Among unsecured general creditors, 99.4 per cent representing 99.9 per cent of the value of the claims voted in favour of the plan of arrangement. Among secured U.S. noteholders, 80 per cent voted in favour of the deal, representing 88 per cent of the value of their claims.
“With both classes of creditors having approved the plan of arrangement the plan is now approved and will be taken to court to be sanctioned by the court,” Mathew Harris of court-appointed monitor Ernst & Young said.
The next court appearance is set for Aug. 28, when NewPage will seek to have its creditor protection extended until Sept. 28.
Many of the creditors voted by proxy ahead of the meetings and did not attend. The separate meetings for the two creditor classes wrapped up quickly.
Creditors agreed to give up their claims against the company in return for pennies on the dollar.
The mill has been in creditor protection and in an indefinite shutdown since last September, throwing hundreds of people who relied on the region’s largest employer out of work.
The full price that Pacific West Commercial Corp. has bid for the mill is $33.5 million. Of that, $31 million will go to U.S. noteholders, with the general unsecured creditor class sharing the remainder.
The underfunded NewPage pension plans will receive about $1.5 million.
There are three remaining hurdles that Pacific West must overcome in order to reopen the mill — an advanced tax ruling from Canada Revenue Agency, a Utility and Review Board ruling on a reduced power rate, and a deal with the province over access to Crown land.
Pacific West only intends to restart the mill’s newer supercalendered paper machine.
Pacific West restructuring manager Marc Dube said the company’s original plan was to restart the mill at the beginning of September to take advantage of an important season for ordering paper.
“The process is going to take a little longer than that but we’re going to start it as quickly as we can,” he said. “We would prefer to start earlier.

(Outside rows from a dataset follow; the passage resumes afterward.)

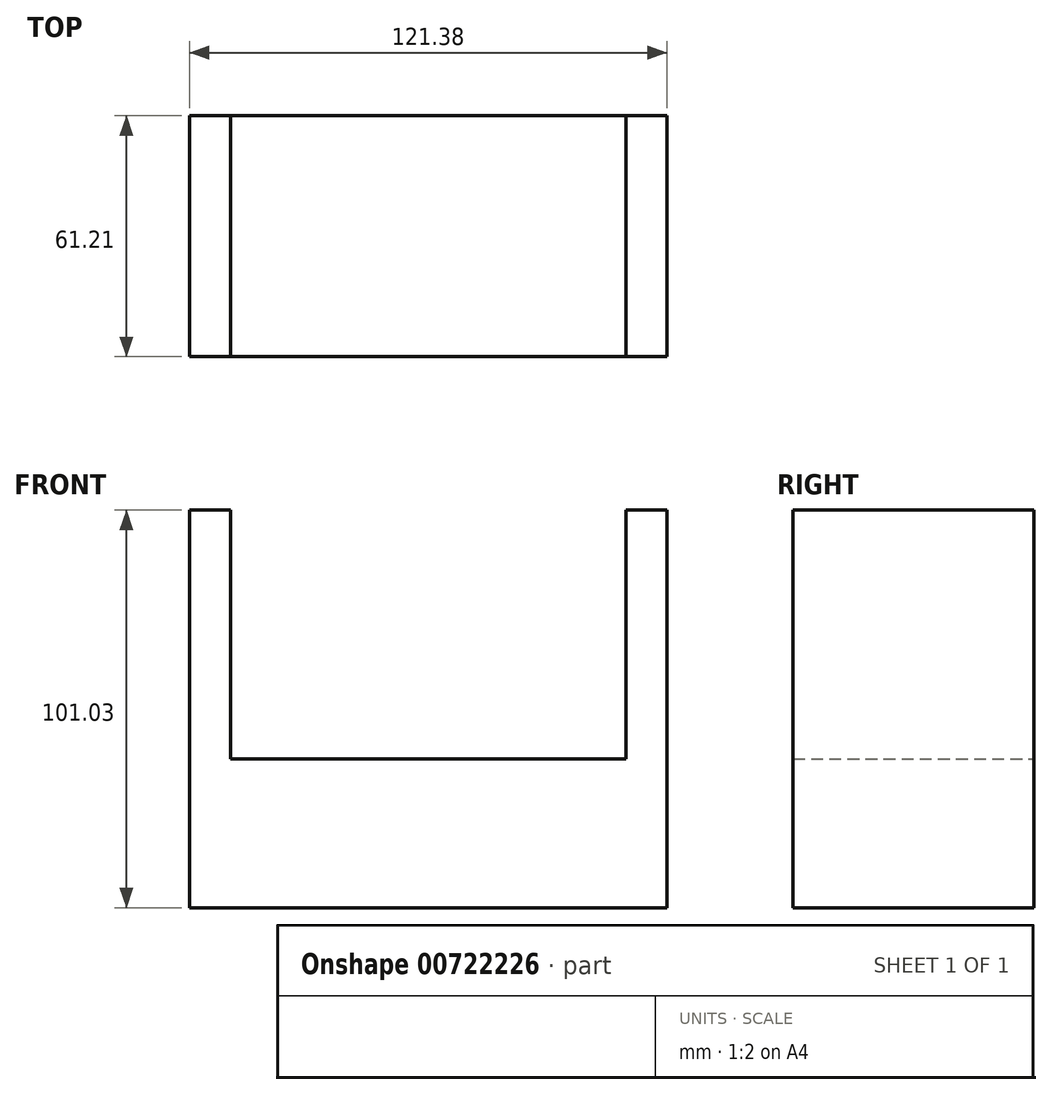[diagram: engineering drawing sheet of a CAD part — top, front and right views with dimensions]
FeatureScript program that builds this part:
annotation { "Feature Type Name" : "Feature", "Feature Type Description" : "" }
export const myFeature = defineFeature(function(context is Context, id is Id, definition is map)
    precondition{}
    {
        {
            var Q0;
            Q0=qCreatedBy(makeId("Front.planeOp"),FACE);
            var sketch = newSketch(context, id + "F0", { "sketchPlane" : qUnion([Q0])});
            skLineSegment(sketch, "E0", {"start": v(-55.04, -37.86) * mm, "end": v(66.34, -37.86) * mm});
            skLineSegment(sketch, "E1", {"start": v(66.34, -37.86) * mm, "end": v(66.34, 63.17) * mm});
            skLineSegment(sketch, "E2", {"start": v(-55.04, -37.86) * mm, "end": v(-55.04, 63.17) * mm});
            skLineSegment(sketch, "E3", {"start": v(-55.04, 63.17) * mm, "end": v(-44.64, 63.17) * mm});
            skLineSegment(sketch, "E4", {"start": v(-44.64, 63.17) * mm, "end": v(-44.64, 0) * mm});
            skLineSegment(sketch, "E5", {"start": v(-44.64, 0) * mm, "end": v(55.94, 0) * mm});
            skLineSegment(sketch, "E6", {"start": v(55.94, 0) * mm, "end": v(55.94, 63.17) * mm});
            skLineSegment(sketch, "E7", {"start": v(55.94, 63.17) * mm, "end": v(66.34, 63.17) * mm});
            skSolve(sketch);
        }
        {
            var Q0;
            Q0 = qSketchRegion(id + "F0", true);
            extrude(context, id + "F1", {"entities" : qUnion([Q0]), "depth" : 61.2 * mm, "offsetDistance" : 25.4 * mm});
        }
    });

We’ve been in communication with our customers and they understand fully what we’re trying to do and they’re supporting us.”
It takes 10 days to go from the current hot-idle mode into production of paper.
Dube said it’s unknown when Canada Revenue Agency or the UARB will issue their decisions.
“We are only working forward in a positive manner at this point and we’re not talking about walking away,” Dube said.
Archie MacLachlan, first vice-president of Communications, Energy and Paperworkers 972, called the creditors’ votes a step in the right direction to getting the mill reopened.
Had the creditors not approved the plan, the mill’s assets would have been liquidated.
“It’s been a hard year and it’s not over yet, but patience and perseverance, as they say,” he said.
Mill workers remain apprehensive having seen so many delays in the long process, and some are nearing the end of their employment insurance benefits, MacLachlan said.
A&A Touesnard Trucking, owned by George Touesnard of River Bourgeois, was owed about $12,800 by NewPage when the mill shut down. He voted in favour of the plan.
“The company needs to move forward now, and stopping the process isn’t going to do anybody any good,” he said. “It’s time to move forward and try to get everybody back to work.”
Since NewPage shut down, his company has been relying on highway work and small construction jobs to get by, he said, adding it’s been a difficult 11 months.
NewPage retiree Bill MacInnis attended the general creditors meeting, saying he wanted to try to understand what was taking place.
“It’s been a long, drawn-out process but I guess they have to go through that to get from A to Z,” he said.
Two months ago he saw his pension income cut by 28 per cent and is anticipating a cut in his benefits at the end of August. His wife, an adult education teacher who works on contract, is without a defined benefit pension plan.
“It’s an adjustment to a lifestyle … you’re more careful in what you’re spending and how you’re living.”
A reopened mill would offer total employment of more than 800, including woodlands operations, Dube said. Inside the mill, there would be 229 unionized workers, a reduction of more than half.
“We won’t restart it unless we’re completely confident that it’s going to be here for a long, long time,” he said.